TASK PROMPT: Can you print every line of the listing below, character for character and in the same order, without changing anything?

Data items
◆ ◆ ◆

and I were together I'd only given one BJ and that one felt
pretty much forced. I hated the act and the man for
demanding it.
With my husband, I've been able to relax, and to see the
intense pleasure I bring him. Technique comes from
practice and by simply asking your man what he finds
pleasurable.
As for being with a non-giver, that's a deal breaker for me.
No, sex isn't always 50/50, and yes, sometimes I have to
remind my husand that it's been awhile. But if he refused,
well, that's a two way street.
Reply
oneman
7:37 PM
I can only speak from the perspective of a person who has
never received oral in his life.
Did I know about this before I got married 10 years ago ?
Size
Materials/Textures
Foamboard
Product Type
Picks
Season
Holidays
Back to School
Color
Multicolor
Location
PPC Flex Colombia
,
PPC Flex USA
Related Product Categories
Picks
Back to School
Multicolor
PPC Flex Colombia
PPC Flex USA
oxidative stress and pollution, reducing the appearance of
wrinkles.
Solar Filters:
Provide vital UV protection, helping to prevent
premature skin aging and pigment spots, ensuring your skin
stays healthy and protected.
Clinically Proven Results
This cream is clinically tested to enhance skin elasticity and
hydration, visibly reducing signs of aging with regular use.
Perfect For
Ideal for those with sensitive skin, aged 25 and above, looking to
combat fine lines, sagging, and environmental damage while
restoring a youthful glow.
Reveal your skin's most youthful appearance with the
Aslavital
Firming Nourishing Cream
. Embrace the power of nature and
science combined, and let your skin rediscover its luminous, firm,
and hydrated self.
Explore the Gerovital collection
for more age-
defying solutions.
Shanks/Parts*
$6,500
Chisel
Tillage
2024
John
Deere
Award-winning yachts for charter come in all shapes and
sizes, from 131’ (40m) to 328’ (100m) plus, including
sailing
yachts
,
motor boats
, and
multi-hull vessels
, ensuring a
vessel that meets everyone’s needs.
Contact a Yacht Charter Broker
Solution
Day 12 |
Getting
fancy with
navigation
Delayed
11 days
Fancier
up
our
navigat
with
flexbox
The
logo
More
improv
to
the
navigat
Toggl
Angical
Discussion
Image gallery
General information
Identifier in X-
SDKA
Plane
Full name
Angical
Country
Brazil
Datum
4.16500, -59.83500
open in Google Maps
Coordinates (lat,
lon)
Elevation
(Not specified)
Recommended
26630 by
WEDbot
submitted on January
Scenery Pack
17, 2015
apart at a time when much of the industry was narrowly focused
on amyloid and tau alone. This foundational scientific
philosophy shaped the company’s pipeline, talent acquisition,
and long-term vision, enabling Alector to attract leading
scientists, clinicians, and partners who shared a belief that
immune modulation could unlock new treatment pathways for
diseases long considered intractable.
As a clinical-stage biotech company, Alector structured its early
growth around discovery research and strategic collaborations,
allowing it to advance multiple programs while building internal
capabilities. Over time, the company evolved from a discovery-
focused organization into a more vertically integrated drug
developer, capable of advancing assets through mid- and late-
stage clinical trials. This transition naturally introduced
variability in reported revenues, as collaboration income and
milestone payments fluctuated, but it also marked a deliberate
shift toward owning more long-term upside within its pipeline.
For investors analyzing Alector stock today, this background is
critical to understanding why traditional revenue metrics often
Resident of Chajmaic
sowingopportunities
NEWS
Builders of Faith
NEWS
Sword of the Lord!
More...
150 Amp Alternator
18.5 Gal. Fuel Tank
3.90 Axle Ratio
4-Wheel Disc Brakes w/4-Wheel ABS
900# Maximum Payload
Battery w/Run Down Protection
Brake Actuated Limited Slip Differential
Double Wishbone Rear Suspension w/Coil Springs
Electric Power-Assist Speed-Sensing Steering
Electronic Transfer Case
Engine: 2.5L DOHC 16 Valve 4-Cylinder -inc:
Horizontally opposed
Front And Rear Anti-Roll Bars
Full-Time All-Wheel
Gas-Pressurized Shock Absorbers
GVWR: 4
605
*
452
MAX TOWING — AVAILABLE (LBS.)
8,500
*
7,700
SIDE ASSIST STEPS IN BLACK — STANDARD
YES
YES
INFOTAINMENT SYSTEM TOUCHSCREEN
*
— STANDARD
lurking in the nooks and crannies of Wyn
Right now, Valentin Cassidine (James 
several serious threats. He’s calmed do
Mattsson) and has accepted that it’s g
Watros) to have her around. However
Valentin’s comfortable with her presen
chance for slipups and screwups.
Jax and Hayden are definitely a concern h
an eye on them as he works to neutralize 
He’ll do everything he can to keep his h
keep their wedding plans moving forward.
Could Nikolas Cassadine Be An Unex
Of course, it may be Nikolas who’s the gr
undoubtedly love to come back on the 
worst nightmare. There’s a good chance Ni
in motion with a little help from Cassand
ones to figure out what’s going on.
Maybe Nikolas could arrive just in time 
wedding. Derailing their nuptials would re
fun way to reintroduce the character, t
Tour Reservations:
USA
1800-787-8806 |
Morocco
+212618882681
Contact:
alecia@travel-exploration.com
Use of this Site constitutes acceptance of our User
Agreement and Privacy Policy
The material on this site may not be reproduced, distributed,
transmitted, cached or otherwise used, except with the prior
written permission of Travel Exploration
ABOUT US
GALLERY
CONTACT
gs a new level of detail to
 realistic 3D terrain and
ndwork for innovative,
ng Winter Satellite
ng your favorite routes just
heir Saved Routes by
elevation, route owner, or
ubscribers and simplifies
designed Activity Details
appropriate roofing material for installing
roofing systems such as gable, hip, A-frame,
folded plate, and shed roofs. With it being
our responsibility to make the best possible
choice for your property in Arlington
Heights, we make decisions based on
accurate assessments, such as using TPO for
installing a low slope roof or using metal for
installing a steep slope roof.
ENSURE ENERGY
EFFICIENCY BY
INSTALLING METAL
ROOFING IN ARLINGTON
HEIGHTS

◆ ◆ ◆

OUTPUT:
and I were together I'd only given one BJ and that one felt
pretty much forced. I hated the act and the man for
demanding it.
With my husband, I've been able to relax, and to see the
intense pleasure I bring him. Technique comes from
practice and by simply asking your man what he finds
pleasurable.
As for being with a non-giver, that's a deal breaker for me.
No, sex isn't always 50/50, and yes, sometimes I have to
remind my husand that it's been awhile. But if he refused,
well, that's a two way street.
Reply
oneman
7:37 PM
I can only speak from the perspective of a person who has
never received oral in his life.
Did I know about this before I got married 10 years ago ?
Size
Materials/Textures
Foamboard
Product Type
Picks
Season
Holidays
Back to School
Color
Multicolor
Location
PPC Flex Colombia
,
PPC Flex USA
Related Product Categories
Picks
Back to School
Multicolor
PPC Flex Colombia
PPC Flex USA
oxidative stress and pollution, reducing the appearance of
wrinkles.
Solar Filters:
Provide vital UV protection, helping to prevent
premature skin aging and pigment spots, ensuring your skin
stays healthy and protected.
Clinically Proven Results
This cream is clinically tested to enhance skin elasticity and
hydration, visibly reducing signs of aging with regular use.
Perfect For
Ideal for those with sensitive skin, aged 25 and above, looking to
combat fine lines, sagging, and environmental damage while
restoring a youthful glow.
Reveal your skin's most youthful appearance with the
Aslavital
Firming Nourishing Cream
. Embrace the power of nature and
science combined, and let your skin rediscover its luminous, firm,
and hydrated self.
Explore the Gerovital collection
for more age-
defying solutions.
Shanks/Parts*
$6,500
Chisel
Tillage
2024
John
Deere
Award-winning yachts for charter come in all shapes and
sizes, from 131’ (40m) to 328’ (100m) plus, including
sailing
yachts
,
motor boats
, and
multi-hull vessels
, ensuring a
vessel that meets everyone’s needs.
Contact a Yacht Charter Broker
Solution
Day 12 |
Getting
fancy with
navigation
Delayed
11 days
Fancier
up
our
navigat
with
flexbox
The
logo
More
improv
to
the
navigat
Toggl
Angical
Discussion
Image gallery
General information
Identifier in X-
SDKA
Plane
Full name
Angical
Country
Brazil
Datum
4.16500, -59.83500
open in Google Maps
Coordinates (lat,
lon)
Elevation
(Not specified)
Recommended
26630 by
WEDbot
submitted on January
Scenery Pack
17, 2015
apart at a time when much of the industry was narrowly focused
on amyloid and tau alone. This foundational scientific
philosophy shaped the company’s pipeline, talent acquisition,
and long-term vision, enabling Alector to attract leading
scientists, clinicians, and partners who shared a belief that
immune modulation could unlock new treatment pathways for
diseases long considered intractable.
As a clinical-stage biotech company, Alector structured its early
growth around discovery research and strategic collaborations,
allowing it to advance multiple programs while building internal
capabilities. Over time, the company evolved from a discovery-
focused organization into a more vertically integrated drug
developer, capable of advancing assets through mid- and late-
stage clinical trials. This transition naturally introduced
variability in reported revenues, as collaboration income and
milestone payments fluctuated, but it also marked a deliberate
shift toward owning more long-term upside within its pipeline.
For investors analyzing Alector stock today, this background is
critical to understanding why traditional revenue metrics often
Resident of Chajmaic
sowingopportunities
NEWS
Builders of Faith
NEWS
Sword of the Lord!
More...
150 Amp Alternator
18.5 Gal. Fuel Tank
3.90 Axle Ratio
4-Wheel Disc Brakes w/4-Wheel ABS
900# Maximum Payload
Battery w/Run Down Protection
Brake Actuated Limited Slip Differential
Double Wishbone Rear Suspension w/Coil Springs
Electric Power-Assist Speed-Sensing Steering
Electronic Transfer Case
Engine: 2.5L DOHC 16 Valve 4-Cylinder -inc:
Horizontally opposed
Front And Rear Anti-Roll Bars
Full-Time All-Wheel
Gas-Pressurized Shock Absorbers
GVWR: 4
605
*
452
MAX TOWING — AVAILABLE (LBS.)
8,500
*
7,700
SIDE ASSIST STEPS IN BLACK — STANDARD
YES
YES
INFOTAINMENT SYSTEM TOUCHSCREEN
*
— STANDARD
lurking in the nooks and crannies of Wyn
Right now, Valentin Cassidine (James 
several serious threats. He’s calmed do
Mattsson) and has accepted that it’s g
Watros) to have her around. However
Valentin’s comfortable with her presen
chance for slipups and screwups.
Jax and Hayden are definitely a concern h
an eye on them as he works to neutralize 
He’ll do everything he can to keep his h
keep their wedding plans moving forward.
Could Nikolas Cassadine Be An Unex
Of course, it may be Nikolas who’s the gr
undoubtedly love to come back on the 
worst nightmare. There’s a good chance Ni
in motion with a little help from Cassand
ones to figure out what’s going on.
Maybe Nikolas could arrive just in time 
wedding. Derailing their nuptials would re
fun way to reintroduce the character, t
Tour Reservations:
USA
1800-787-8806 |
Morocco
+212618882681
Contact:
alecia@travel-exploration.com
Use of this Site constitutes acceptance of our User
Agreement and Privacy Policy
The material on this site may not be reproduced, distributed,
transmitted, cached or otherwise used, except with the prior
written permission of Travel Exploration
ABOUT US
GALLERY
CONTACT
gs a new level of detail to
 realistic 3D terrain and
ndwork for innovative,
ng Winter Satellite
ng your favorite routes just
heir Saved Routes by
elevation, route owner, or
ubscribers and simplifies
designed Activity Details
appropriate roofing material for installing
roofing systems such as gable, hip, A-frame,
folded plate, and shed roofs. With it being
our responsibility to make the best possible
choice for your property in Arlington
Heights, we make decisions based on
accurate assessments, such as using TPO for
installing a low slope roof or using metal for
installing a steep slope roof.
ENSURE ENERGY
EFFICIENCY BY
INSTALLING METAL
ROOFING IN ARLINGTON
HEIGHTS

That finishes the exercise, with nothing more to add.